Imperialism

Imperialism

Stage of capitalism as a global system that completes its progressive development and immerses it in its historical phase of decadence, from which capitalism goes from being an incentive to being an obstacle to the free development of the productive forces it has created.

Origins of Imperialism

Imperialism is produced by the absence of sufficient extra-capitalist markets to realize the whole of the produced surplus value and to make accumulated capital profitable. Extra-capitalist markets are those formed by artisans, autonomous peasants and in general by producers of mercantile value who do not participate in the expanded reproduction of capital, whether they operate within or outside the borders of a given national state.

Extra-capitalist markets outside the bourgeois national states begin to be insufficient in volume to absorb the surplus value generated by them. Consequently, the relations between the constituted states, between them and their colonies and the organization of capital in each one begin to transform. This transformation means the entry into a new historical stage of capital's development: imperialism.

In the internal organization of capital, imperialism implies a further development of the concentration and centralization of capital. The merger of industrial and banking capital into finance capital takes place and finance capital is increasingly linked to the state and monopolies. Militarism appears for the first time as a global trend and the struggle to find a destination for over-accumulated capital becomes a struggle to export capital.
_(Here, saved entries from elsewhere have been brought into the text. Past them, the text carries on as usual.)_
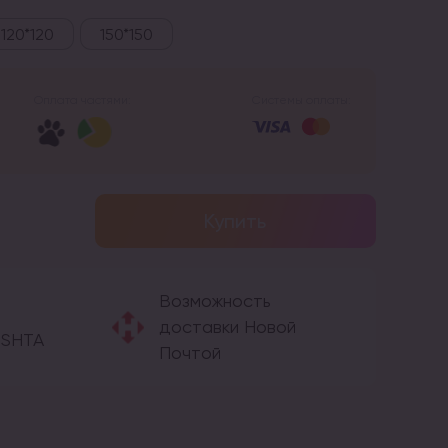
120*120
150*150
Оплата частями:
Системы оплаты:
Купить
Возможность
доставки Новой
OSHTA
Почтой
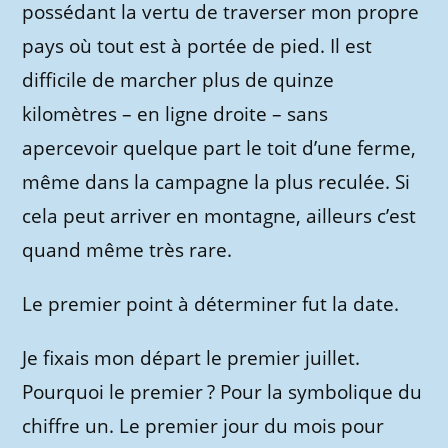
possédant la vertu de traverser mon propre
pays où tout est à portée de pied. Il est
difficile de marcher plus de quinze
kilomètres – en ligne droite – sans
apercevoir quelque part le toit d’une ferme,
même dans la campagne la plus reculée. Si
cela peut arriver en montagne, ailleurs c’est
quand même très rare.
Le premier point à déterminer fut la date.
Je fixais mon départ le premier juillet.
Pourquoi le premier ? Pour la symbolique du
chiffre un. Le premier jour du mois pour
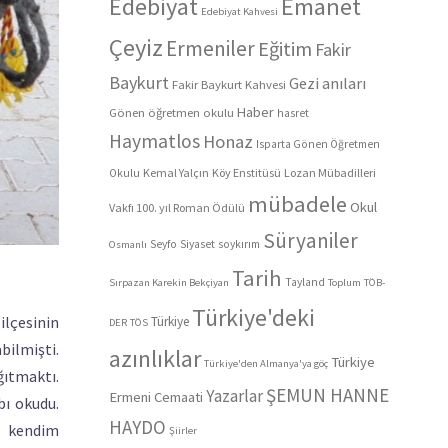
Edebiyat
Emanet
Edebiyat Kahvesi
Çeyiz
Ermeniler
Eğitim
Fakir
Baykurt
Gezi anıları
Fakir Baykurt Kahvesi
Haber
Gönen öğretmen okulu
hasret
Haymatlos
Honaz
Isparta Gönen Öğretmen
Kemal Yalçın
Köy Enstitüsü
Lozan Mübadilleri
Okulu
mübadele
Okul
Vakfı 100. yıl Roman Ödülü
Süryaniler
Seyfo
Siyaset
soykırım
Osmanlı
Tarih
Tayland
Sırpazan Karekin Bekçiyan
Toplum
TÖB-
Türkiye'deki
ilçesinin
Türkiye
DER
TÖS
bilmişti.
azınlıklar
Türkiye
Türkiye'den Almanya'ya göç
ıtmaktı.
ŞEMUN HANNE
Yazarlar
Ermeni Cemaati
bı okudu.
HAYDO
i kendim
Şiirler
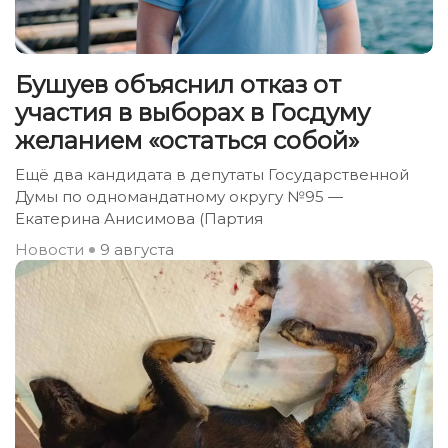
Бушуев объяснил отказ от
участия в выборах в Госдуму
желанием «остаться собой»
Ещё два кандидата в депутаты Государственной
Думы по одномандатному округу №95 —
Екатерина Анисимова (Партия
Новости
9 августа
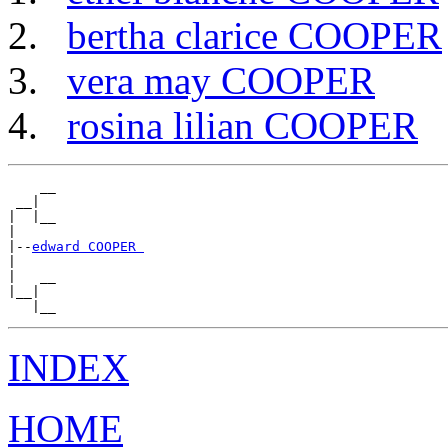
bertha clarice COOPER
vera may COOPER
rosina lilian COOPER
    __

 __|

|  |__

|

|--
edward COOPER 
|

|   __

|__|

INDEX
HOME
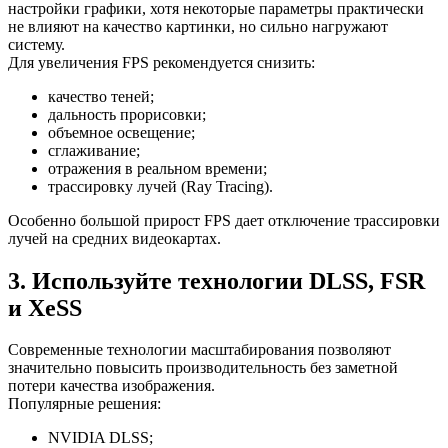
настройки графики, хотя некоторые параметры практически
не влияют на качество картинки, но сильно нагружают
систему.
Для увеличения FPS рекомендуется снизить:
качество теней;
дальность прорисовки;
объемное освещение;
сглаживание;
отражения в реальном времени;
трассировку лучей (Ray Tracing).
Особенно большой прирост FPS дает отключение трассировки
лучей на средних видеокартах.
3. Используйте технологии DLSS, FSR
и XeSS
Современные технологии масштабирования позволяют
значительно повысить производительность без заметной
потери качества изображения.
Популярные решения:
NVIDIA DLSS;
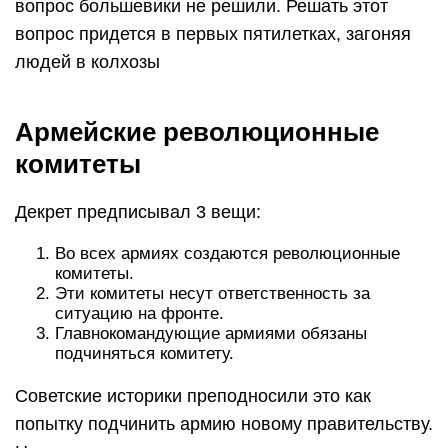
вопрос большевики не решили. Решать этот
вопрос придется в первых пятилетках, загоняя
людей в колхозы
Армейские революционные
комитеты
Декрет предписывал 3 вещи:
Во всех армиях создаются революционные
комитеты.
Эти комитеты несут ответственность за
ситуацию на фронте.
Главнокомандующие армиями обязаны
подчиняться комитету.
Советские историки преподносили это как
попытку подчинить армию новому правительству.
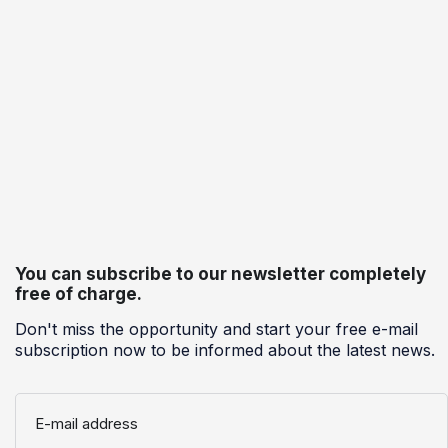
You can subscribe to our newsletter completely
free of charge.
Don't miss the opportunity and start your free e-mail
subscription now to be informed about the latest news.
E-mail address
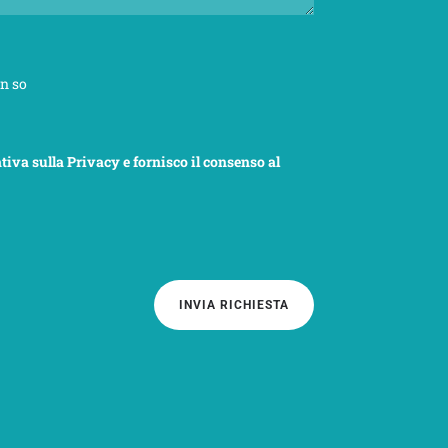
n so
tiva sulla Privacy e fornisco il consenso al
INVIA RICHIESTA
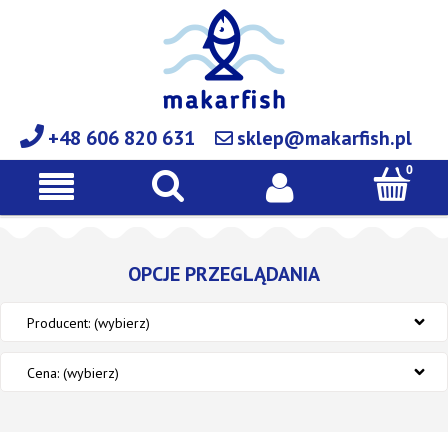
+48 606 820 631
sklep@makarfish.pl
OPCJE PRZEGLĄDANIA
Producent: (wybierz)
Cena: (wybierz)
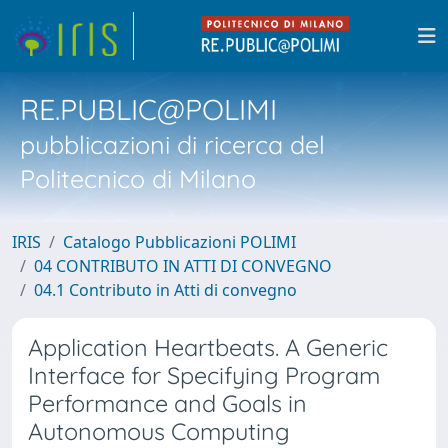
RE.PUBLIC@POLIMI
pubblicazioni di ricerca del
Politecnico di Milano
IRIS
Catalogo Pubblicazioni POLIMI
04 CONTRIBUTO IN ATTI DI CONVEGNO
04.1 Contributo in Atti di convegno
Application Heartbeats. A Generic
Interface for Specifying Program
Performance and Goals in
Autonomous Computing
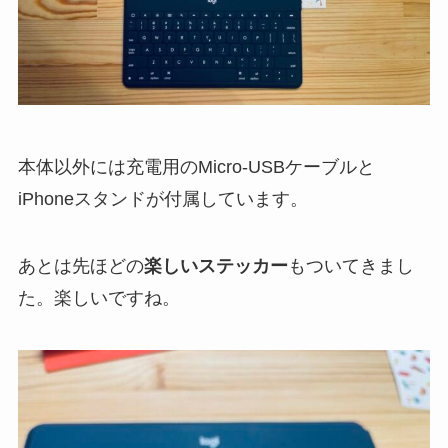
本体以外には充電用のMicro-USBケーブルと
iPhoneスタンドが付属しています。
あとは先ほどの
楽しいステッカー
もついてきまし
た。楽しいですね。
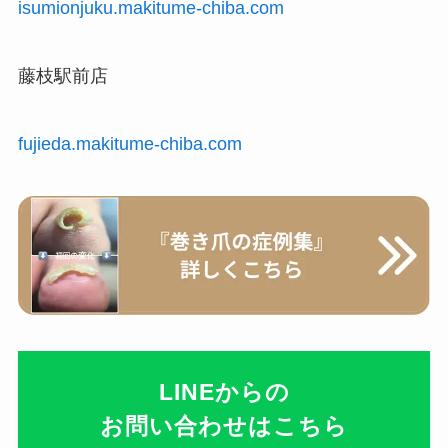
isumionjuku.makitume-chiba.com
藤枝駅前店
fujieda.makitume-chiba.com
LINEからの
お問い合わせはこちら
Imperialism gives shape to the final stage of rising capitalism. The extension and deepening of its conditions leads to the phase of decadence of the system, whose main characteristics it configures, radically transforming with them the conditions of class struggle. The concentration and centralization of capital around finance capital and the state, will become the generalization of state capitalism and the absorption of the trade union in the state; the chronic saturation of the world market in a globalization of militarism coupled with the impossibility of independent development of national capital -and therefore the impossibility of national liberation with a progressive character; and, in general, the difficulties of capital to freely develop the productive forces in a definitive split between growth and development.